AN APPEAL TO BOOKS.

AuthorAli, Amir H.

This feels a fit, even urgent, moment to celebrate our books and the role they play vis-a-vis the law, the courts, and the truth.

As this issue goes to print, our nation's highest court faces forceful criticism that some of its most significant decisions have been detached from objective fact. In recent Terms, the Supreme Court's majority has doubled down on deciding major constitutional questions based on "history and tradition"--that is, the majority's understanding of what the nation was like centuries ago. (1) Just as quickly as these justices praised the objectivity of their fealty to history, they met widespread rebuke from historians. These actual experts in history observed that the Court's work fails basic standards for historical analysis and distorts historical facts toward a particular end. This occurs at a time when public confidence in the Supreme Court is at an all-time low, (2) and concern for the spread of misinformation is high and rising. (3)

» DATA PROVIDED
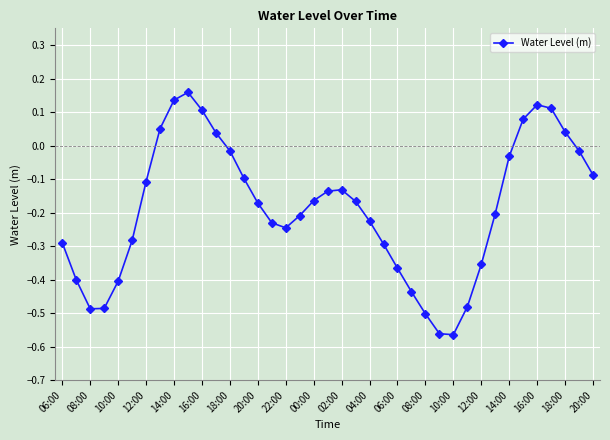

How many interior local valleys (lower than both neighbors) does the data have?

3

» QUESTIONS
• a. From the essay on books and the courts, copy the passage from "AN APPEAL TO" up to and including "and the truth.", word for word.
• b. Extend the essay on books and the courts, starting after its last sentence.

» ANSWERS PROVIDED
• a.
AN APPEAL TO BOOKS.

AuthorAli, Amir H.

This feels a fit, even urgent, moment to celebrate our books and the role they play vis-a-vis the law, the courts, and the truth.

• b.
This predicament--anointing "history and tradition" the centerpiece for delineating important rights, only to offer an inexpert and inaccurate historical account--has profound societal implications. It differs from the usual critiques of judicial decisionmaking, such as disagreement as to what the outcome is in a case, what the law is, or what methodology is best. The worry here is that a branch of government, led by the country's highest court, is issuing opinions that endorse questionable--even fringe--accounts of our nation's history. Those decisions are broadcast with a built-in megaphone: Supreme Court opinions, along with any false history in them, are widely disseminated by a media characterized by rapid news cycles and 280-character takes, rather than critical analysis. The Court's major opinions, along with any dubious history, are incorporated into textbooks that the next generation of students will read in their high school civics classes. And because the Supreme Court gets the final word in our legal system, a whole machinery of lawyers and judges will be required to accept the Supreme Court's version of history as precedent and even build on it, irrespective of its truth.

So, how do we set the record straight? That question--how society responds when the judiciary embraces an untrue or incomplete narrative of who we are and how we came to be as a country--is an immense one. While I don't have all the answers, I am sure of one thing: books will have a central role to play. The Supreme Court binds lawyers and judges in our courts, but it does not bind an author's pen. Books, in their depth and their unique ability to pull us in, will tell us the full story.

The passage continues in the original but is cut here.